Even though the rate of deaths related to heart diseases in the U.S. had been declining for a few years, a new study has found the progress has reached a plateau.
Dr. Stephen Sidney, the Director of research clinics at Kaiser Permanente Northern California, in Oakland, and the senior author of the study, said the findings suggest a setback to America’s battle against heart diseases.
“It is likely that the dual epidemics of obesity and diabetes, which began around 1985, are the major contributors to the deceleration in the decline of cardiovascular disease, heart disease, and stroke death rates,” he added, commenting the results of the study.
Back in 2010, the American Heart Association set some public health goals to reduce stroke and cardiovascular mortality by 20 percent until 2020, but if the current trends continue, there is no way the U.S. can complete those goals.
According to the study’s findings, the annual death rate related to heart disease was reduced by roughly 4 percent and almost 5 percent for stroke between 2000 and 2011.
However, the same death dropped less than 1 percent from 2011 to 2014 – virtually maintaining the heart disease death rate due almost stagnant with very little progress.
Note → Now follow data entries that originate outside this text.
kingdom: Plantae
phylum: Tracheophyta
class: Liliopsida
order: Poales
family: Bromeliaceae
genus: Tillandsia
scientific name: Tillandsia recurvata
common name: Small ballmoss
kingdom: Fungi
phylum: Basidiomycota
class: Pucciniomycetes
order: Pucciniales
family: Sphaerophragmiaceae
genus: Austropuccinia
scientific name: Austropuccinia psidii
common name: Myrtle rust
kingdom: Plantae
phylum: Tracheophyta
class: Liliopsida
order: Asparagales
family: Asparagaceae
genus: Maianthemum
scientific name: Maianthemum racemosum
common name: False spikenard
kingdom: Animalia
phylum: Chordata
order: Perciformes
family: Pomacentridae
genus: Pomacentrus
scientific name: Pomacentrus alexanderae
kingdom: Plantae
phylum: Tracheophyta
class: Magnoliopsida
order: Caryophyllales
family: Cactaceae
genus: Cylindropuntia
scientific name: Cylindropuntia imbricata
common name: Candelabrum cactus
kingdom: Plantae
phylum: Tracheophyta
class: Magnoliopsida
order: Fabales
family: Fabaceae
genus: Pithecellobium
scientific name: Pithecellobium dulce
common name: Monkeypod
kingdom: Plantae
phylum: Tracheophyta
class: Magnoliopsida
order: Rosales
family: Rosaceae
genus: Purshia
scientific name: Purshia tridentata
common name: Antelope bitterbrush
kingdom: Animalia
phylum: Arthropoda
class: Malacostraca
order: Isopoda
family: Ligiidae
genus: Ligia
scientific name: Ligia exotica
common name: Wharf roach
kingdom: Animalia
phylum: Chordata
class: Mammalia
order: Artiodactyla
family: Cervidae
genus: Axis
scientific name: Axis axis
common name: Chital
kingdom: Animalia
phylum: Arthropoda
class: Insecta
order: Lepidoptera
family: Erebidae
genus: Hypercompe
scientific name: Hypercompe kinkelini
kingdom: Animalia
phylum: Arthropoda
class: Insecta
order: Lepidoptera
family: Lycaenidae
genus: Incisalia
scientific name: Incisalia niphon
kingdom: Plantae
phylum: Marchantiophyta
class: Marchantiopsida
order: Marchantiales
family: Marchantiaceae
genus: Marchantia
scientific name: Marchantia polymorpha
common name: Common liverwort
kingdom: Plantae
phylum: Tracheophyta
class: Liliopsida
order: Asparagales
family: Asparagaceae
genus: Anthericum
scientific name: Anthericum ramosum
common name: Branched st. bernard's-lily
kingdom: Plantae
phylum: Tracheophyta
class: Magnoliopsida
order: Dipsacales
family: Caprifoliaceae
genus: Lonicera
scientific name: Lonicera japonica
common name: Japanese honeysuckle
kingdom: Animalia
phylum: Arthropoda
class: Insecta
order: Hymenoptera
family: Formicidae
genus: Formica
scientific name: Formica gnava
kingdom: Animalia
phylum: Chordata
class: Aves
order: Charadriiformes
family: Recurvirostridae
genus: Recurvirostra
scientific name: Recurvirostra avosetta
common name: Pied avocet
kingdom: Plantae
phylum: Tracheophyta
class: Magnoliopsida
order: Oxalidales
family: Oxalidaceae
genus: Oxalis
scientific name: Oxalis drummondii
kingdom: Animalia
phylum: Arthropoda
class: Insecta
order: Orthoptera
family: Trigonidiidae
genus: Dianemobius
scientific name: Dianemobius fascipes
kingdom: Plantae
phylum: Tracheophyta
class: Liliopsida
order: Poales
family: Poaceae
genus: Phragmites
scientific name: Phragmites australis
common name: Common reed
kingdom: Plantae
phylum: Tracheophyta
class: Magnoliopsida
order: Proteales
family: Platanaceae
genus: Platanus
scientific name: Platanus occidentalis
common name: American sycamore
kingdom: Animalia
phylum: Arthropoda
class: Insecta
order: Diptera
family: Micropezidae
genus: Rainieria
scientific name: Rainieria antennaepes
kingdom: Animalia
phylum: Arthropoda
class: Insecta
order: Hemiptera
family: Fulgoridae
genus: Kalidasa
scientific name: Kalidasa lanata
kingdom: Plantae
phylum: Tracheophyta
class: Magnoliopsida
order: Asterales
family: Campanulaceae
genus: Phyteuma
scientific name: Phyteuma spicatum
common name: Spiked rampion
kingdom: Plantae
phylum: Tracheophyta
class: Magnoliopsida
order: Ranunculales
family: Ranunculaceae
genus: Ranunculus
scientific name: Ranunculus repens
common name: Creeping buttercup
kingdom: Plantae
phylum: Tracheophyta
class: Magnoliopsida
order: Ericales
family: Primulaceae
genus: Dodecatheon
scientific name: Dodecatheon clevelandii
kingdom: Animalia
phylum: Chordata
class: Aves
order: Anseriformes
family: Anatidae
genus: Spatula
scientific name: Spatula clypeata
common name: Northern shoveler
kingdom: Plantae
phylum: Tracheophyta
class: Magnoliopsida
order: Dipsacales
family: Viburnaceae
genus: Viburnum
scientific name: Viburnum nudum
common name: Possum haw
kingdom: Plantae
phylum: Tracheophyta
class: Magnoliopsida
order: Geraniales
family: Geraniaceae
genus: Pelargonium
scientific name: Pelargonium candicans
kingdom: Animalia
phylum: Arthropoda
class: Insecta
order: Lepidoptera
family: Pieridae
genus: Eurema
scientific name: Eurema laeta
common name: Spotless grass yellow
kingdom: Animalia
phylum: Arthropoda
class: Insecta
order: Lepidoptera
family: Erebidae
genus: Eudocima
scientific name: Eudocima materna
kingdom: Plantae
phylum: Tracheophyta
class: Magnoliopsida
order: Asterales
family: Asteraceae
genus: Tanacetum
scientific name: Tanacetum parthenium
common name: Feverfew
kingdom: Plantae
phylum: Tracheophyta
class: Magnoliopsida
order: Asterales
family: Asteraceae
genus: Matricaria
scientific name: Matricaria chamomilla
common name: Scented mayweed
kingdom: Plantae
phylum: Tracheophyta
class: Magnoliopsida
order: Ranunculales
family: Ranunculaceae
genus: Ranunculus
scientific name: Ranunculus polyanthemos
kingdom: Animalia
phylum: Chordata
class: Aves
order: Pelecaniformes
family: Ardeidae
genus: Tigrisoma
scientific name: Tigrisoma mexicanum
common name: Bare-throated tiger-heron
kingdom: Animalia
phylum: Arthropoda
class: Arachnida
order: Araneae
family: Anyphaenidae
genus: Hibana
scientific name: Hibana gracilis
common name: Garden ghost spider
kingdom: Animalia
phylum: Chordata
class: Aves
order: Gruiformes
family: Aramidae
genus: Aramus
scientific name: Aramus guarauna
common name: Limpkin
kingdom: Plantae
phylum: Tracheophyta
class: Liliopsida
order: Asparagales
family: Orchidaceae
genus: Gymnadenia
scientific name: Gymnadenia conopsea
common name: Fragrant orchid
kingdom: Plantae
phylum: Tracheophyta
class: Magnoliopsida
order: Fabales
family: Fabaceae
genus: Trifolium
During the study, the researchers also found that during the second period that was investigated, the rate of decline in cancer deaths remained at approximately 2 percent per year.
This stagnation in the decline of death rate was observed in both men and women, as well as across the vast majority of the racial and ethnic groups currently in the United States.
Before the year 2011, Dr. Sidney and other health experts anticipated that the rate of decline in death rate caused by heart diseases would drop even lower than the death rate due to cancer. However, their expectation was not met, seeing that the rate has remained stagnant instead of declining.
The fact that the heart mortality has stopped declining has caused stroke and other heart diseases to keep at the top of the list as the leading cause of death in the United States.
The paper was featured on 29 June in the online version of the journal JAMA Cardiology.